IV. …et requiert une population singulière de chercheurs...

La RpD peut se concevoir sous la forme d’actions spécifiques à durée limitée qui associent des tâches de recherches effectuées dans des conditions difficiles avec des tâches de formation d’homologues nationaux, de contribution au développement d’un partenariat scientifique et d’enseignement-formation, de travail proche des opérateurs du développement. Actions auxquelles des coopérations scientifiques et universitaires internationales peuvent répondre.

Ces actions sont en effet ciblées (de façon large ou étroite selon la demande) et peuvent donc être exécutées par des chercheurs et enseignants-chercheurs « empruntés » dans leurs institutions de recherche et/ou d’enseignement supérieur respectives, dans lesquelles ils retournent après quelques années. Un tel mode de fonctionnement est indispensable pour concourir à l’excellence scientifique de la RpD, tout en permettant que ces chercheurs maintiennent leurs compétences scientifiques au meilleur niveau afin de conserver leurs rangs au sein de leurs communautés disciplinaires. En même temps, il favorise la diffusion d’une culture de la RpD auprès des étudiants et jeunes chercheurs du Nord, laquelle s’avèrera utile pour maintenir sur le long terme le flux des candidats à ce genre d’expérience.

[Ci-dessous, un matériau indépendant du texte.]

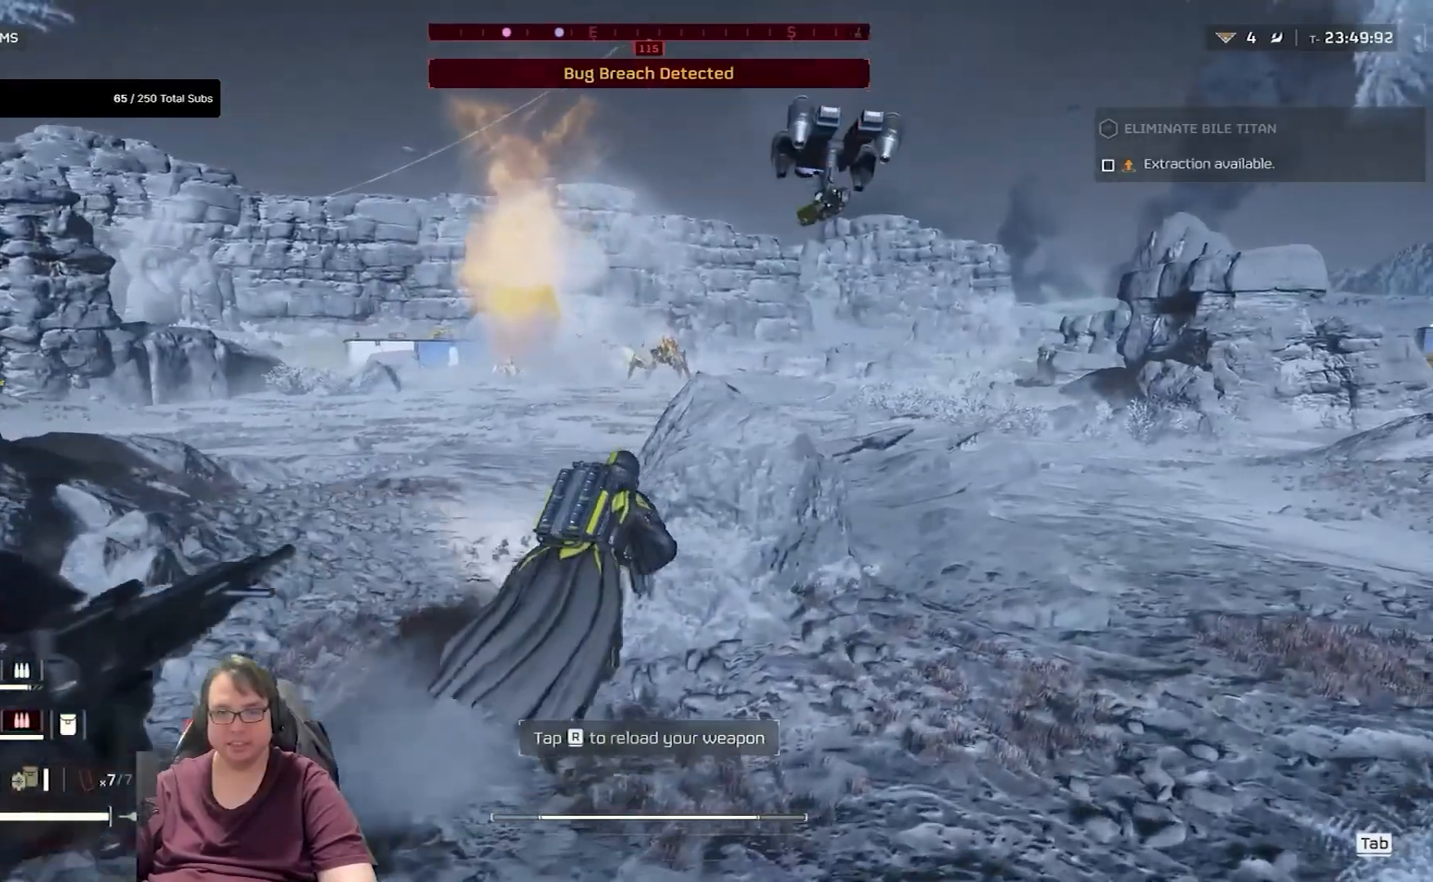
{"keys": ["d", "shift", "w"], "mouse": [], "events": []}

Cependant, la RpD répond à une logique particulière d’efficience, qui nécessite des chercheurs présentant un profil très particulier. Ceux-ci doivent en effet développer simultanément toutes les missions transversales (communication, formation, valorisation, expertise, etc.) dévolues à la recherche, alors même que la mission principale de création de connaissances apparaît moins évidente. Or, dans un milieu scientifique où la compétition s’est singulièrement exacerbée ces vingt dernières années, une telle feuille de route requiert des qualités particulières, voire une véritable abnégation pour ne pas dire une réelle vocation.

Il est clair que l’on ne saurait attendre d’un même chercheur qu’il satisfasse à deux ensembles de pré requis sans aucun doute largement antinomiques. Sauf rare exception, l’implication requise par la RpD ne se rencontre pas au sein d’une population de chercheurs engagés dans la compétition scientifique à la frontière de la connaissance. Il faut plutôt des chercheurs tout aussi motivés pour résoudre des problèmes de recherche, mais ayant une autre sensibilité et prêts à faire passer d’autres finalités avant le seul progrès des connaissances.

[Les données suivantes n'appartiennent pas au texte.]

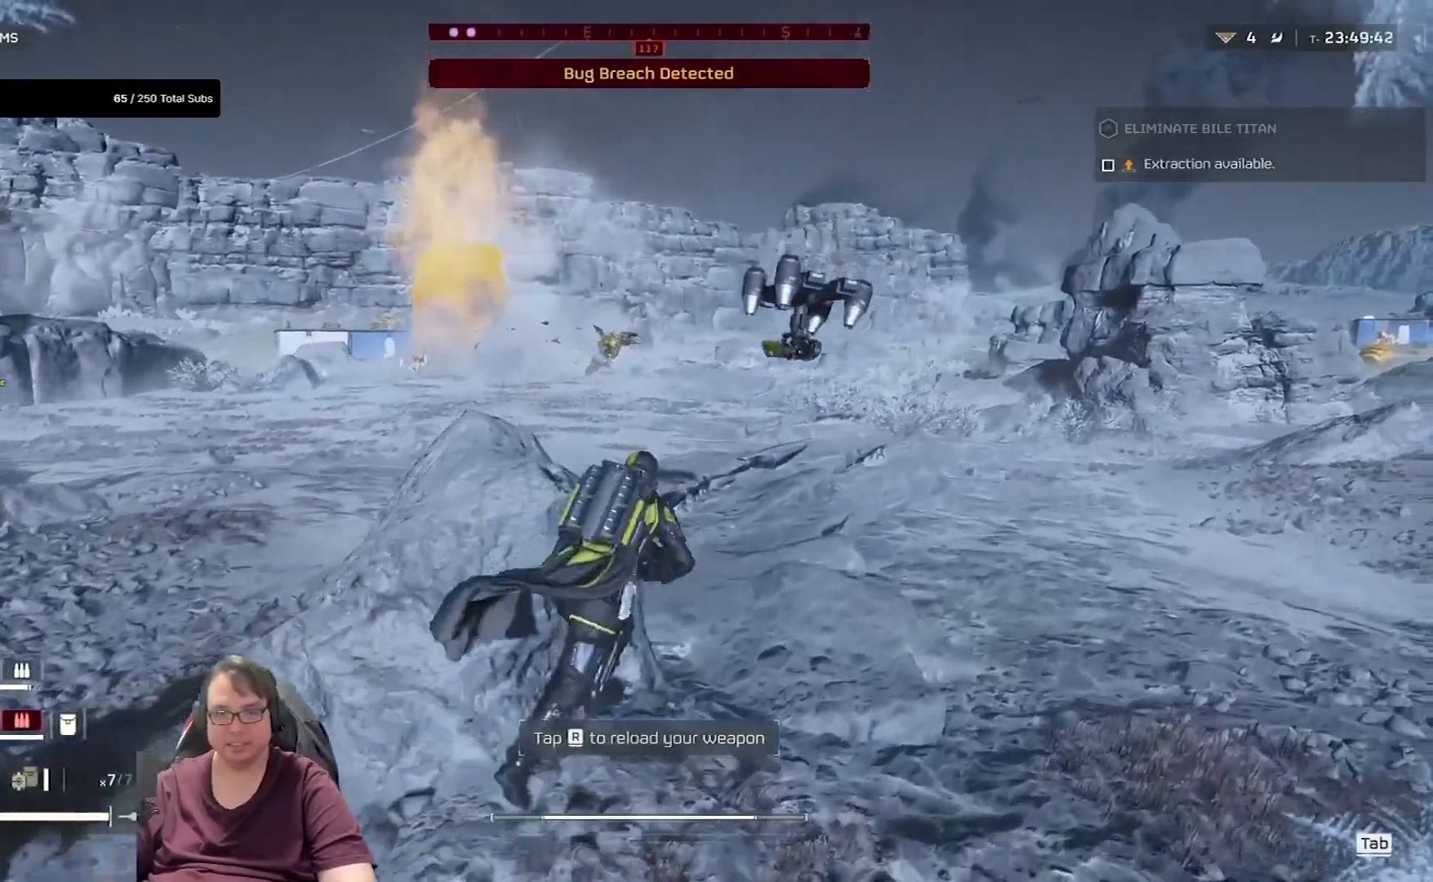
{"keys": ["d", "w"], "mouse": [], "events": [[167, "shift", "up"]]}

V. …dont on connaît déjà quelques individus.

Seuls les deux organismes de recherche dédiés (le Cirad et l’IRD) que la France entretient depuis plusieurs décennies ont pris en compte ces aspects dans leurs modalités de recrutement, même si ce n’est que partiellement et avec plus ou moins de bonheur au fil du temps. L’encadrement adéquat, la formation et l’expérience en situation au cours de la carrière en expatriation consolident quelque peu l’aptitude des chercheurs concernés à la RpD, mais pour autant ne pallient pas toujours l’absence initiale de motivation. Ainsi, les effectifs actuels de ces établissements se divisent entre les deux catégories précédemment décrites. D’ailleurs, c’est probablement une des raisons pour lesquelles les moyens que la France consacre à la RpD n’aient jamais vraiment produit des résultats à la hauteur des attentes. En tout état de cause, l’expérience acquise par le Cirad et l’IRD, le tissu de relations qu’ils ont créé dans les PED autour des questions de développement, leur capacité à travailler en partenariat, leurs implantations et leurs représentations dans ces pays forment l’héritage qui procure un net avantage comparatif au dispositif français de recherche, qu’il convient absolument d’exploiter et de faire vivre. De plus il y a là un potentiel d’acquis et une mémoire sur les questions de développement à maintenir et à mieux exploiter. C’est dans cette perspective qu’il faut conserver ces opérateurs particuliers de recherche, avec ceux de leurs agents qui correspondent le mieux au profil exigé par la RpD. Ce serait le moyen de disposer d’un volant de chercheurs aptes à interagir à tous les niveaux avec les communautés du Sud, susceptibles de contribuer à la définition de futurs programmes de RpD, capables de participer aux projets de recherche correspondants et ayant à cœur d’aider à appliquer les résultats de ces recherches pour le bien-être des populations concernées.